Titan International Inc
- Traded as: NYSE: TWI

= Titan Tire Corporation =

American tire corporation

The Titan Tire Corporation is an American tire corporation formed in 1993 by Maurice M. Taylor Jr., then owner of Titan Wheel, purchased the Dyneer Corporation, manufacturer various off-road tires. Titan is one of the largest manufacturer of off-road tires in North America. It continued expanding its product offering and reach by purchasing the off-road tire assets of Pirelli Armstrong Tire Corporation in 1994. In 1997, Titan International split Titan Tire Corporation into a subsidiary of.

Titan purchased the assets of Fidelity Tire, of Natchez, Mississippi, through bankruptcy Court in 1998, and the company refocused with the sale of its golf-cart, all-terrain vehicle, and lawn tractor tires and facilities in Clinton, Tennessee, and Slinger, Wisconsin, to the Carlisle Tire & Wheel Company in 2000.

In 2005, Titan purchased the farm tire business of Goodyear, and continues manufacturing Goodyear agricultural tires under license. This acquisition included the plant in Freeport, Illinois. Titan again expanded in 2006 with the purchase of Continental AG's off-the-road (OTR) tire assets in Bryan, Ohio. Titan acquired it for about $53 million.

In 2010, Titan purchased the assets of Leavittsburg, Ohio, based Denman Tire in bankruptcy court for US$4.4 million. This purchase includes the consumer-related tires (on-road) as well, which Titan is considering to divest.

In November 2011, Titan purchased Goodyear's Union City, Tennessee, plant four months after Goodyear closed it. It initially will be used for mixing raw materials for other Titan production facilities.

Titan announced that it had purchased the assets of Goodyear's Latin American off-road tire business for US$98.6 million. This includes the plant in São Paulo, Brazil, and a licensing agreement that allows Titan to continue manufacturing under the Goodyear brand, similar to its 2005 purchase of Goodyear's US farm tire assets.

Titan has manufactured tires for Caterpillar under the Caterpillar brand since 1999. OEM customers include John Deere, AGCO, Case IH/Case Construction, New Holland, Caterpillar and Kubota.

Titan manufactures under the Titan and Goodyear brands.

==Environmental Concerns==
In October 2010, the U.S. Environmental Protection Agency (EPA) sued Titan Tire Corp. and Dico Inc. for the demolition of three buildings in Des Moines, Iowa, contaminated with hazardous polychlorinated biphenyls (PCBs). These actions by the companies led to significant taxpayer expenses, resulting in the establishment of a Superfund cleanup site in Ottumwa where contaminated steel beams from the demolished buildings were dumped. Dico's property had previously been identified as a source of water contamination, and both companies faced allegations of neglecting environmental regulations.

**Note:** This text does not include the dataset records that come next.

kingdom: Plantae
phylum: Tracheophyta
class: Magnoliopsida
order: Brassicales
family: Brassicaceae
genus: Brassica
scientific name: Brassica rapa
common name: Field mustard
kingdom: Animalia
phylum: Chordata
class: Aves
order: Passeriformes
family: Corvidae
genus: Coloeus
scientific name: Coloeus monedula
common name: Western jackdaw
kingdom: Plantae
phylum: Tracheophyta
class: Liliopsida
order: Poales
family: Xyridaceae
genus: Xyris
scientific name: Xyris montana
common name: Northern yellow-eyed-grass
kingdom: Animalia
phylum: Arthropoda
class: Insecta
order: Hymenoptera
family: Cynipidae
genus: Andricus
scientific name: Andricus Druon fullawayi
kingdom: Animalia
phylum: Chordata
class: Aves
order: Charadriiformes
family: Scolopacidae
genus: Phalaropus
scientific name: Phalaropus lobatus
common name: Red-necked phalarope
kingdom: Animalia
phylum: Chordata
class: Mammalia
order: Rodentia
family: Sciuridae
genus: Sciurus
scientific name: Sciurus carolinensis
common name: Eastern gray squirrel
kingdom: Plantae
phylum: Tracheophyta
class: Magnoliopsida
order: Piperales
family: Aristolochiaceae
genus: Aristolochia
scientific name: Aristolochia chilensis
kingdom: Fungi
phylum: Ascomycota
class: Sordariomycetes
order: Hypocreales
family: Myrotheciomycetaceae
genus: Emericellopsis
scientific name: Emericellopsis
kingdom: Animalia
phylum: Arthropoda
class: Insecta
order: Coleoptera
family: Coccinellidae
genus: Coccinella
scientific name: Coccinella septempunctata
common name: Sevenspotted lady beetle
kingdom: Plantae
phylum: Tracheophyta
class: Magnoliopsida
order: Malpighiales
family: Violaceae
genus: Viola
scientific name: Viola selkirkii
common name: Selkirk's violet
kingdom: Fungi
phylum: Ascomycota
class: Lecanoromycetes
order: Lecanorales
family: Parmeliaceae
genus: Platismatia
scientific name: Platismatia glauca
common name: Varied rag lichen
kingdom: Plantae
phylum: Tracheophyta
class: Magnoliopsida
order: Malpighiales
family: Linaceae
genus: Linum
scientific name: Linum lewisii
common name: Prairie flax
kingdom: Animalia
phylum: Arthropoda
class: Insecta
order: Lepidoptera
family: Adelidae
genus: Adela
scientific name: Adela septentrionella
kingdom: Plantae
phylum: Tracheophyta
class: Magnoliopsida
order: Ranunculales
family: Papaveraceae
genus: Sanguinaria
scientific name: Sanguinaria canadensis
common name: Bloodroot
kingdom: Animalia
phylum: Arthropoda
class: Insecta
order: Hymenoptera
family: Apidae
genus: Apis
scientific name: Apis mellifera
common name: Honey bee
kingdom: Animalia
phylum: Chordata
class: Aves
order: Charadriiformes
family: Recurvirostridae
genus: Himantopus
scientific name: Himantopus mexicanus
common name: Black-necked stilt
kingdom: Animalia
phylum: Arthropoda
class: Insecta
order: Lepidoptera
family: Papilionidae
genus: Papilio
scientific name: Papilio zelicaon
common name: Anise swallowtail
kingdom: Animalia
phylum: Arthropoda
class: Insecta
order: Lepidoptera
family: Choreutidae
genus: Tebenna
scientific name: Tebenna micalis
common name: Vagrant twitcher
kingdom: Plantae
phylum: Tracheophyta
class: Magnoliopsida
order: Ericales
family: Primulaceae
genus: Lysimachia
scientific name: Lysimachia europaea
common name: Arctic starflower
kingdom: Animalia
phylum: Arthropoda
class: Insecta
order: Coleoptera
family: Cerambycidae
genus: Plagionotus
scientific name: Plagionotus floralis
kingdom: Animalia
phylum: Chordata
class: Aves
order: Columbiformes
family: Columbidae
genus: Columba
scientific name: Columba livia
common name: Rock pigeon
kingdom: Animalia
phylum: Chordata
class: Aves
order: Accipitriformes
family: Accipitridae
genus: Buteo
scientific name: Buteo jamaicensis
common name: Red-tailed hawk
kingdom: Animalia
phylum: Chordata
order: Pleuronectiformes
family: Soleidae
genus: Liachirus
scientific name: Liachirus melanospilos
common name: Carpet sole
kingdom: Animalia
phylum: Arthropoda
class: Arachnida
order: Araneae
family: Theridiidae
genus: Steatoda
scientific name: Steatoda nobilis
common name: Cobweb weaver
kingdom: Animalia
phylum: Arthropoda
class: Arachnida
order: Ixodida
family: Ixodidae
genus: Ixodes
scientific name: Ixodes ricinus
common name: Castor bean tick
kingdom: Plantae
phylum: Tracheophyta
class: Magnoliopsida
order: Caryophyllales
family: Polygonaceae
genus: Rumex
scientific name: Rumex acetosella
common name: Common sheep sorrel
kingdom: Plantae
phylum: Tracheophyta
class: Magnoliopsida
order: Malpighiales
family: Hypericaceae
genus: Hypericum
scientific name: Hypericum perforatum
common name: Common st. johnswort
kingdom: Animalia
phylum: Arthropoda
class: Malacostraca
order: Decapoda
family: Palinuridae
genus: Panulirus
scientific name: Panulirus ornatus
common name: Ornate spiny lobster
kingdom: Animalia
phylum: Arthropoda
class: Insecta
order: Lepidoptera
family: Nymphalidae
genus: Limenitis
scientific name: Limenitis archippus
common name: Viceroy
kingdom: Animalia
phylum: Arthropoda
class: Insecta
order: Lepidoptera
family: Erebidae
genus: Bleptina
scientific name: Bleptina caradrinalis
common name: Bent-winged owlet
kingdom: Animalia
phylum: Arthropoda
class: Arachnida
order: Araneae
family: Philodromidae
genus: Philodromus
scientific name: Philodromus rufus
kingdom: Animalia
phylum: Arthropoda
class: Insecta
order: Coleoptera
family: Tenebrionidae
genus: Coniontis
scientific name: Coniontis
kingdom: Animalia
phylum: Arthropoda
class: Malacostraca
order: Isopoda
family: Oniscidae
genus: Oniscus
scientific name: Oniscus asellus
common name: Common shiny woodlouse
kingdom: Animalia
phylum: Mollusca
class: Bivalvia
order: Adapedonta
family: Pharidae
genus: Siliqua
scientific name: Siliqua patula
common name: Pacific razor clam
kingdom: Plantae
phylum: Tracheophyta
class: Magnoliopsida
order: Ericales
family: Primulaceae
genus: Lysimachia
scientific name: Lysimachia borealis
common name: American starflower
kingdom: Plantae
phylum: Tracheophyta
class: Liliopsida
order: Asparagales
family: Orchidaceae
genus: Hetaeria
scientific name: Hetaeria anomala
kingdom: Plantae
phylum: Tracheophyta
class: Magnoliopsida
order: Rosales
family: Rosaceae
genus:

In 2007, Titan Tire, without prior EPA notification, had three buildings on Dico's property demolished, and the steel beams, which contained PCBs, were taken to Southern Iowa Mechanical's (SIM) property. Judge Robert Pratt ruled against the companies, noting Dico's prior knowledge of the contamination and imposing fines totaling nearly $4.6 million. Both companies were held accountable for ongoing and future EPA-related costs at the Ottumwa site.

==Criticism==
During the 2022 Russian invasion of Ukraine, Titan refused to join the international community and withdraw from the Russian market. Research from Yale University updated on April 28, 2022 identifying how companies were reacting to Russia's invasion identified Titan in the worst category of "Digging In", meaning Defying Demands for Exit: companies defying demands for exit/reduction of activities.